How Do I Know if My Insurer Might Be Interested in a Lump Sum Settlement?

We are often asked whether a particular claim is the type of claim that an insurance company would be interested in settling for a lump sum buyout.  The answer, as explained in more detail below, is always, it depends, because there are a number of factors that come into play, and many of those factors are not even directly related to whether the claim itself is legitimate or whether the insured’s condition is permanent (although those are important factors that impact whether a buyout is a possibility).

What is a Lump Sum Buyout?

You may be familiar with the terms of your disability policy, but you may not know that, in certain instances, insurers are willing to enter a lump sum settlement. Under a lump sum settlement, your insurer agrees to buy out your policy and, in return, you agree to surrender the policy and release the insurer from any further obligations to you going forward.

There are certain pros and cons to this sort of settlement.  Some claimants prefer a lump sum settlement, because it allows them to avoid having to rely on month-to-month payments from their insurer (which may or may not arrive, or if they do arrive, may not arrive on time) and/or to avoid the hassle of dealing with claim forms, medical exams, etc. for years to come.  A lump sum settlement can also allow you to take advantage of present investment opportunities that can provide for your and your family’s future.  But there are also other considerations that you will need to discuss with your attorney as well as your accountant and other financial advisors.  For example, if your benefit period lasts to age 65 (and you end up living to the end of the benefit period), you would likely receive more money cumulatively over time if you stayed on claim and received monthly benefits in lieu of a lump sum settlement.

Lump sum settlements can also be attractive to insurance companies.  A settlement can allow insurance companies to release money from their reserves and to eliminate administrative expenses associated with the ongoing review of your claim year after year.
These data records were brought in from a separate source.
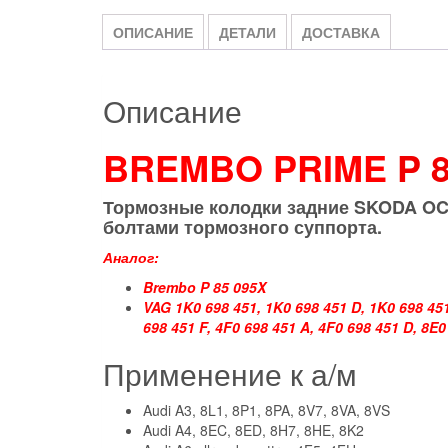
ОПИСАНИЕ
ДЕТАЛИ
ДОСТАВКА
Описание
BREMBO PRIME
P 
Тормозные колодки зад
ние SKODA OCT
болтами тормозного суппорта.
Аналог:
Brembo P 85 095X
VAG 1K0 698 451, 1K0 698 451 D, 1K0 698 451
698 451 F, 4F0 698 451 A, 4F0 698 451 D, 8E
Применение к а/м
Audi A3, 8L1, 8P1, 8PA, 8V7, 8VA, 8VS
Audi A4, 8EC, 8ED, 8H7, 8HE, 8K2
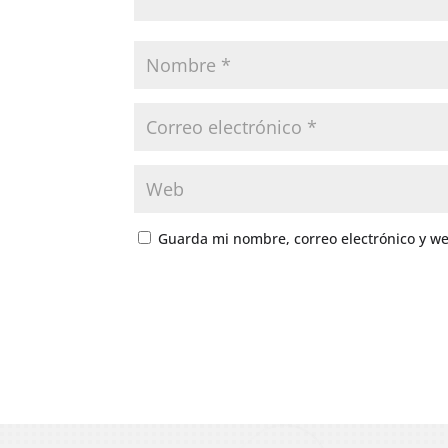
Guarda mi nombre, correo electrónico y w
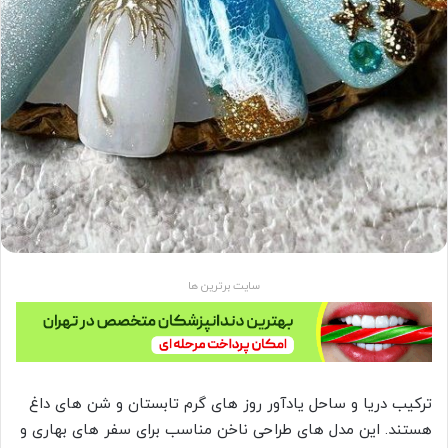
سایت برترین ها
ترکیب دریا و ساحل یادآور روز های گرم تابستان و شن های داغ
هستند. این مدل های طراحی ناخن مناسب برای سفر های بهاری و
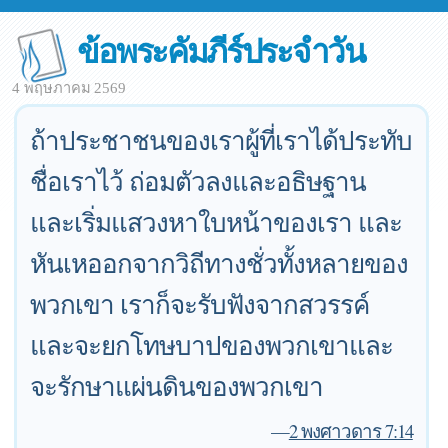
ข้อพระคัมภีร์ประจำวัน
4 พฤษภาคม 2569
ถ้าประชาชนของเราผู้ที่เราได้ประทับ
ชื่อเราไว้ ถ่อมตัวลงและอธิษฐาน
และเริ่มแสวงหาใบหน้าของเรา และ
หันเหออกจากวิถีทางชั่วทั้งหลายของ
พวกเขา เราก็จะรับฟังจากสวรรค์
และจะยกโทษบาปของพวกเขาและ
จะรักษาแผ่นดินของพวกเขา
—
2 พงศาวดาร 7:14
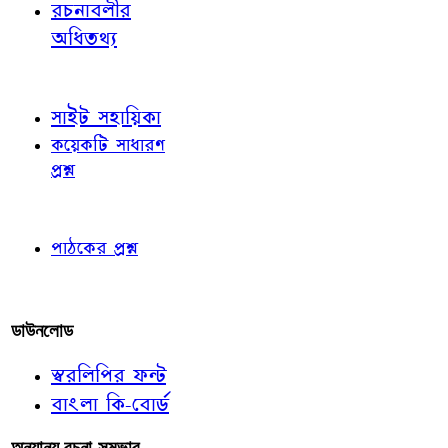
রচনাবলীর
অধিতথ্য
জ্ঞাতব্য বিষয়
সাইট সহায়িকা
কয়েকটি সাধারণ
প্রশ্ন
পাঠকের চোখে
পাঠকের প্রশ্ন
আমাদের লিখুন
ডাউনলোড
স্বরলিপির ফন্ট
বাংলা কি-বোর্ড
অন্যান্য রচনা-সম্ভার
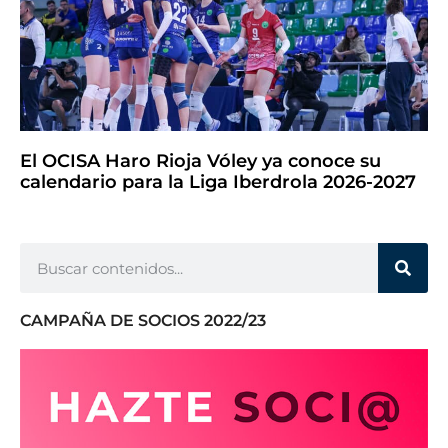
El OCISA Haro Rioja Vóley ya conoce su
calendario para la Liga Iberdrola 2026-2027
CAMPAÑA DE SOCIOS 2022/23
But just as you might receive more money cumulatively over time if you stayed on the claim, the insurer might benefit financially from not offering you a lump sum settlement. For example, if your policy provided for lifetime benefits, and you met an untimely demise, your insurance company’s obligation to pay benefits would cease, and they may end up ultimately paying out a lower amount in total monthly benefits than they would have if they paid out a lump sum settlement on your claim.

Because this process is completely discretionary on their part, insurance companies are very deliberate about offering lump sum settlements. Before doing so, they must weigh multiple factors including the following:

    • Permanency. The insurer is more likely to offer a settlement if its actuaries determine that you will likely be on claim for the maximum benefit period.
    • Reserves. Over the course of your claim, your claim’s reserves slowly peak as you are on claim for an extended period of time (and permanency is established) and then at some point, they start to diminish as the claim is paid out, and you get closer and closer to the end of the maximum benefit period. The insurer is more likely to offer a settlement when the reserves are at their peak (typically around 3-5 years into a claim), because that is when the insurance company would improve its bottom line the most by freeing up the reserves.
    • Mortality/Morbidity Issues. The insurer is more likely to offer a settlement if its actuaries determine that you will probably live to the end of the maximum benefit period. Or if you have lifetime benefits, the insurer will estimate your lifespan based on your health history to determine whether it is financially beneficial for the company to offer a lump sum settlement.
    • Offsets. The insurer is more likely to offer a settlement if it determines that you will probably not receive income in the future that would offset the benefit amount before the end of the maximum benefit period.
    • Anticipated Gain. Companies will not offer a buyout unless they stand to save money in the long run, so they have their actuaries calculate how much of a gain (percentage-wise) the company would net if they settle the claim. Insurers often have internal financial objectives that impact the amount they are willing to offer on settlements such as requiring a net gain amount of a certain percentage (e.g. 35%).
    • Cash Outflow. The insurer will be more or less willing to offer a settlement depending on their quarterly or even annual cash outflows. Thus, if a company had paid out a lot of buyouts recently, the company may not have enough cash available to offer additional lump sum settlements.

The bottom line is that offering a lump sum settlement is completely voluntary on the part of the insurer and doing so depends on the unique factual circumstances of your claim. Nevertheless, knowing the factors that insurers consider in making this decision can help you understand whether a lump sum settlement is appropriate in your case.